Walleye fishing is also open all year on Minnesota-North Dakota border waters. On Minnesota-Canada border waters, walleye fishing is open until Friday, April 14.

In southeast Minnesota, catch-and-release trout fishing is open in streams in Houston, Fillmore, Mower, Dodge, Olmsted, Winona, Wabasha and Goodhue counties.

And what’s more –  especially if you know of new anglers or kids who want to try fishing – seasons for panfish and under-utilized fish are open all year. Check the 2017 Minnesota Fishing Regulations online for details.

Learn how we spend your license dollars

You may have heard that the DNR is seeking a hunting and fishing license fee increase in the 2017 legislative session.

The proposed $3 fishing license increase will not add staff or build general fisheries programs. Rather, it will continue to help sustain existing programs and area office operations, many of which already are reduced.

With a license fee increase, we will continue to maintain our world-class fisheries and habitats that keep Minnesota’s place as one of the nation’s top three inland fishing destinations.

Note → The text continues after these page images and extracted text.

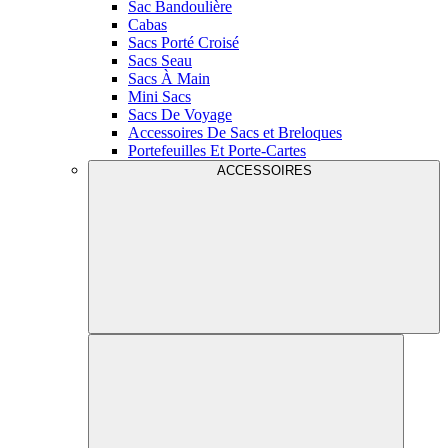
Sac Bandoulière
Cabas
Sacs Porté Croisé
Sacs Seau
Sacs À Main
Mini Sacs
Sacs De Voyage
Accessoires De Sacs et Breloques
Portefeuilles Et Porte-Cartes
ACCESSOIRES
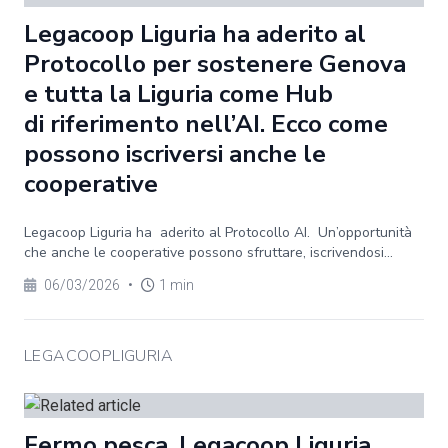
Legacoop Liguria ha aderito al
Protocollo per sostenere Genova
e tutta la Liguria come Hub
di riferimento nell’AI. Ecco come
possono iscriversi anche le
cooperative
Legacoop Liguria ha aderito al Protocollo AI. Un’opportunità
che anche le cooperative possono sfruttare, iscrivendosi...
06/03/2026
•
1 min
LEGACOOPLIGURIA
Fermo pesca. Legacoop Liguria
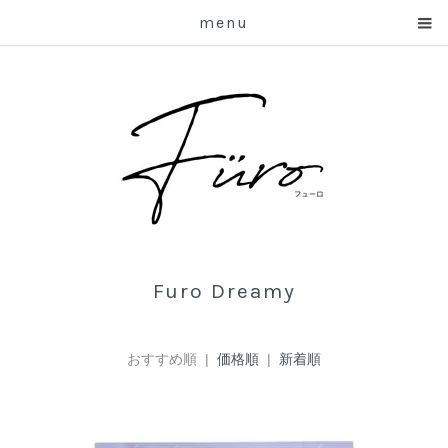
menu
Furo Dreamy
おすすめ順 |
価格順
|
新着順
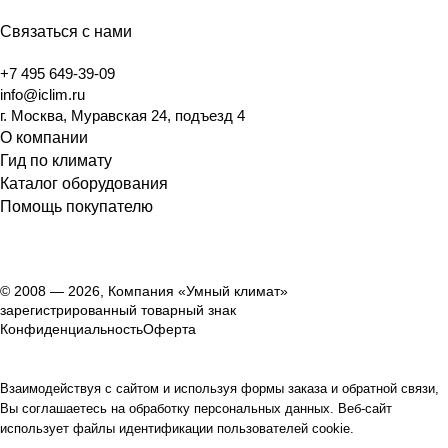
Связаться с нами
+7 495 649-39-09
info@iclim.ru
г. Москва, Муравская 24, подъезд 4
О компании
Гид по климату
Каталог оборудования
Помощь покупателю
© 2008 — 2026, Компания «Умный климат»
зарегистрированный товарный знак
Конфиденциальность
Оферта
Взаимодействуя с сайтом и используя формы заказа и обратной связи,
Вы соглашаетесь на обработку персональных данных. Веб-сайт
использует файлы идентификации пользователей cookie.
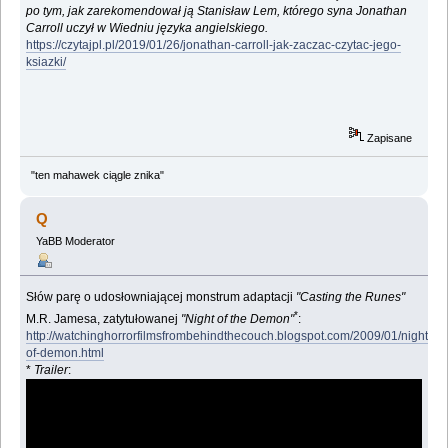
po tym, jak zarekomendował ją Stanisław Lem, którego syna Jonathan
Carroll uczył w Wiedniu języka angielskiego.
https://czytajpl.pl/2019/01/26/jonathan-carroll-jak-zaczac-czytac-jego-
ksiazki/
Zapisane
"ten mahawek ciągle znika"
Q
YaBB Moderator
Słów parę o udosłowniającej monstrum adaptacji
"Casting the Runes"
*
M.R. Jamesa, zatytułowanej
"Night of the Demon"
:
http://watchinghorrorfilmsfrombehindthecouch.blogspot.com/2009/01/night-
of-demon.html
*
Trailer
:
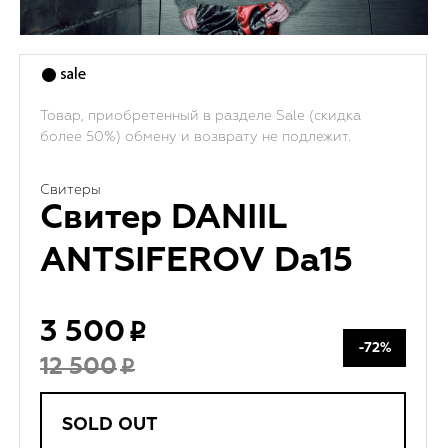
Товар, приобретенный в разделе Sale (скидка
более 50%) обмену и возврату не подлежит.
Свитеры
Свитер DANIIL
ANTSIFEROV Da15
3 500
-72%
12 500
SOLD OUT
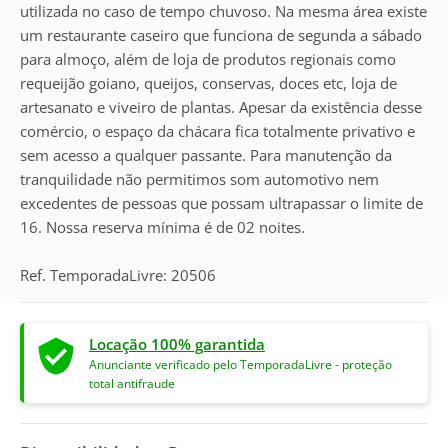
utilizada no caso de tempo chuvoso. Na mesma área existe
um restaurante caseiro que funciona de segunda a sábado
para almoço, além de loja de produtos regionais como
requeijão goiano, queijos, conservas, doces etc, loja de
artesanato e viveiro de plantas. Apesar da existência desse
comércio, o espaço da chácara fica totalmente privativo e
sem acesso a qualquer passante. Para manutenção da
tranquilidade não permitimos som automotivo nem
excedentes de pessoas que possam ultrapassar o limite de
16. Nossa reserva mínima é de 02 noites.
Ref. TemporadaLivre: 20506
Locação 100% garantida
Anunciante verificado pelo TemporadaLivre - proteção
total antifraude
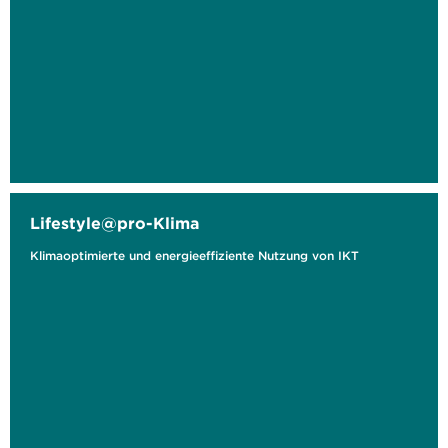
Lifestyle@pro-Klima
Klimaoptimierte und energieeffiziente Nutzung von IKT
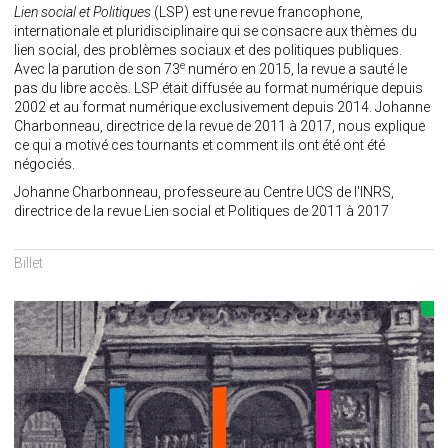
Lien social et Politiques
(LSP) est une revue francophone,
internationale et pluridisciplinaire qui se consacre aux thèmes du
lien social, des problèmes sociaux et des politiques publiques.
e
Avec la parution de son 73
numéro en 2015, la revue a sauté le
pas du libre accès. LSP était diffusée au format numérique depuis
2002 et au format numérique exclusivement depuis 2014. Johanne
Charbonneau, directrice de la revue de 2011 à 2017, nous explique
ce qui a motivé ces tournants et comment ils ont été ont été
négociés.
Johanne Charbonneau, professeure au Centre UCS de l'INRS,
directrice de la revue Lien social et Politiques de 2011 à 2017
Billet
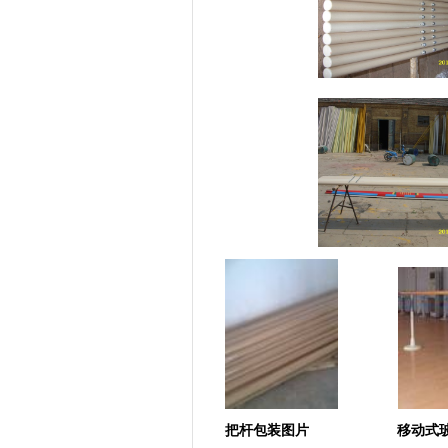
把杆包装图片
移动式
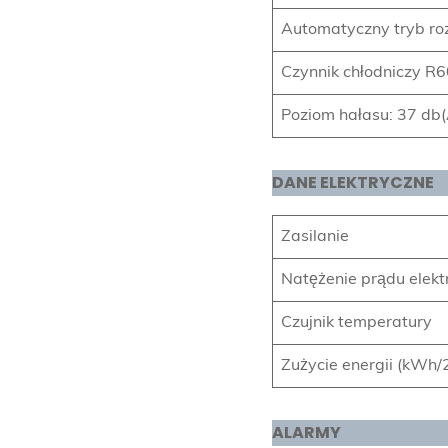
Automatyczny tryb ro
Czynnik chłodniczy R
Poziom hałasu: 37 db(
DANE ELEKTRYCZNE
Zasilanie
Natężenie prądu elek
Czujnik temperatury
Zużycie energii (kWh/
ALARMY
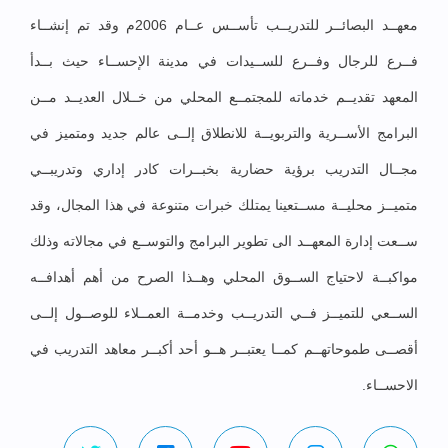
معهــد البصائــر للتدريــب تأســس عــام 2006م وقد تم إنشــاء
فــرع للرجال وفــرع للســيدات في مدينة الإحســاء حيث بــدأ
المعهد تقديــم خدماته للمجتمــع المحلي من خــلال العديــد مــن
البرامج الأســرية والتربويــة للانطلاق إلــى عالم جديد ومتميز في
مجــال التدريب برؤية حضارية بخبــرات كادر إداري وتدريبــي
متميــز محليــة مســتعينا يمتلك خبرات متنوعة في هذا المجال، وقد
ســعت إدارة المعهــد الى تطوير البرامج والتوســع في مجالاته وذلك
مواكبــة لاحتياج الســوق المحلي وهــذا الصرح من أهم أهدافــه
الســعي للتميــز فــي التدريــب وخدمــة العمــلاء للوصــول إلــى
أقصــى طموحاتهــم كمــا يعتبــر هــو أحد أكبــر معاهد التدريب في
الاحســاء.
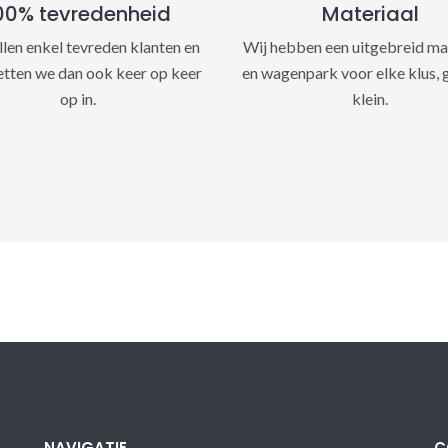
00% tevredenheid
Materiaal
llen enkel tevreden klanten en
Wij hebben een uitgebreid ma
etten we dan ook keer op keer
en wagenpark voor elke klus, 
op in.
klein.
NAVIGATIE
C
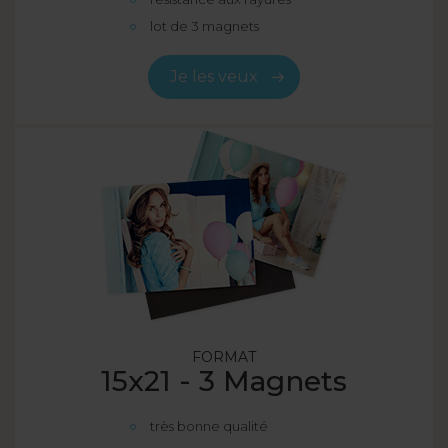
lot de 3 magnets
Je les veux
FORMAT
15x21 - 3 Magnets
très bonne qualité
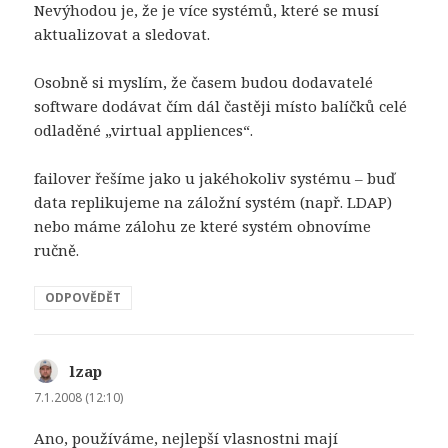
Nevýhodou je, že je více systémů, které se musí
aktualizovat a sledovat.
Osobně si myslím, že časem budou dodavatelé
software dodávat čím dál častěji místo balíčků celé
odladěné „virtual appliences“.
failover řešíme jako u jakéhokoliv systému – buď
data replikujeme na záložní systém (např. LDAP)
nebo máme zálohu ze které systém obnovíme
ručně.
ODPOVĚDĚT
lzap
napsal:
7.1.2008 (12:10)
Ano, používáme, nejlepší vlasnostni mají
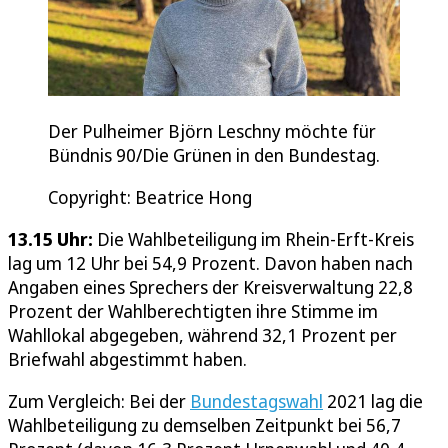
Der Pulheimer Björn Leschny möchte für
Bündnis 90/Die Grünen in den Bundestag.
Copyright: Beatrice Hong
13.15 Uhr:
Die Wahlbeteiligung im Rhein-Erft-Kreis
lag um 12 Uhr bei 54,9 Prozent. Davon haben nach
Angaben eines Sprechers der Kreisverwaltung 22,8
Prozent der Wahlberechtigten ihre Stimme im
Wahllokal abgegeben, während 32,1 Prozent per
Briefwahl abgestimmt haben.
Zum Vergleich: Bei der
Bundestagswahl
2021 lag die
Wahlbeteiligung zu demselben Zeitpunkt bei 56,7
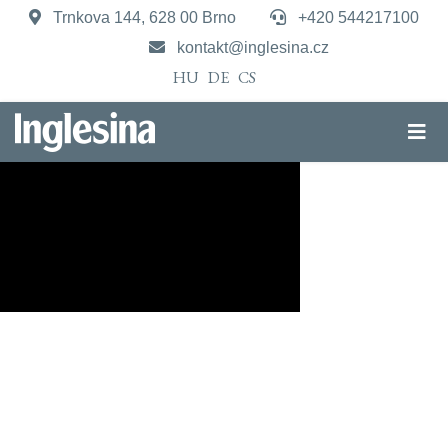
Trnkova 144, 628 00 Brno
+420 544217100
kontakt@inglesina.cz
HU
DE
CS
Nový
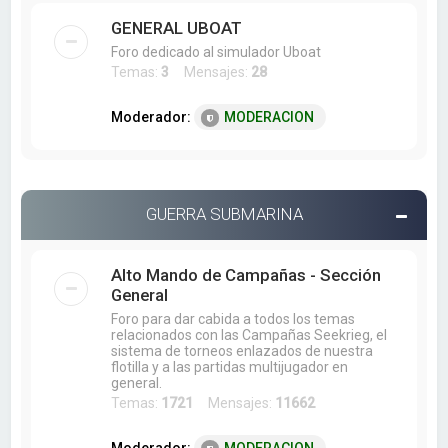
GENERAL UBOAT
Foro dedicado al simulador Uboat
Temas:
3
Mensajes:
28
Moderador:
MODERACION
GUERRA SUBMARINA
Alto Mando de Campañas - Sección
General
Foro para dar cabida a todos los temas
relacionados con las Campañas Seekrieg, el
sistema de torneos enlazados de nuestra
flotilla y a las partidas multijugador en
general.
Temas:
1721
Mensajes:
11662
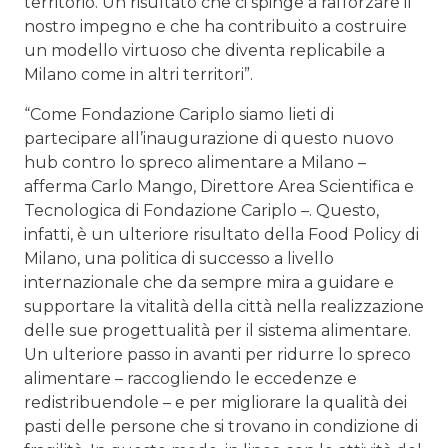
territorio. Un risultato che ci spinge a rafforzare il
nostro impegno e che ha contribuito a costruire
un modello virtuoso che diventa replicabile a
Milano come in altri territori”.
“Come Fondazione Cariplo siamo lieti di
partecipare all’inaugurazione di questo nuovo
hub contro lo spreco alimentare a Milano –
afferma Carlo Mango, Direttore Area Scientifica e
Tecnologica di Fondazione Cariplo –. Questo,
infatti, è un ulteriore risultato della Food Policy di
Milano, una politica di successo a livello
internazionale che da sempre mira a guidare e
supportare la vitalità della città nella realizzazione
delle sue progettualità per il sistema alimentare.
Un ulteriore passo in avanti per ridurre lo spreco
alimentare – raccogliendo le eccedenze e
redistribuendole – e per migliorare la qualità dei
pasti delle persone che si trovano in condizione di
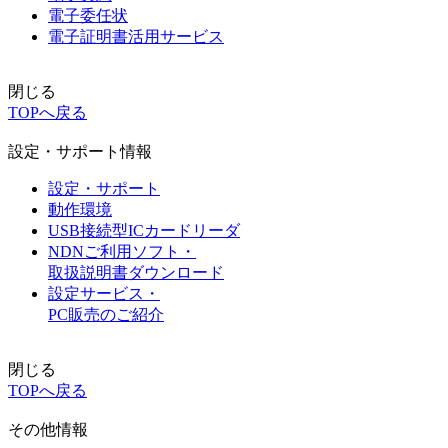
電子委任状
電子証明書活用サービス
閉じる
TOPへ戻る
設定・サポート情報
設定・サポート
動作環境
USB接続型ICカードリーダ
NDNご利用ソフト・
取扱説明書ダウンロード
設定サービス・
PC販売のご紹介
閉じる
TOPへ戻る
その他情報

Without a fee increase, various research and management activities will be reduced, delayed or ceased at 5,500 fishing lakes and 18,000 miles of fishable rivers and streams that are the foundation of the state’s $4.2 billion fishing economy.

More details can be found on the DNR website about how we put your license dollars to work. If you believe Minnesota offers recreation worth paying for, it is important that you speak up.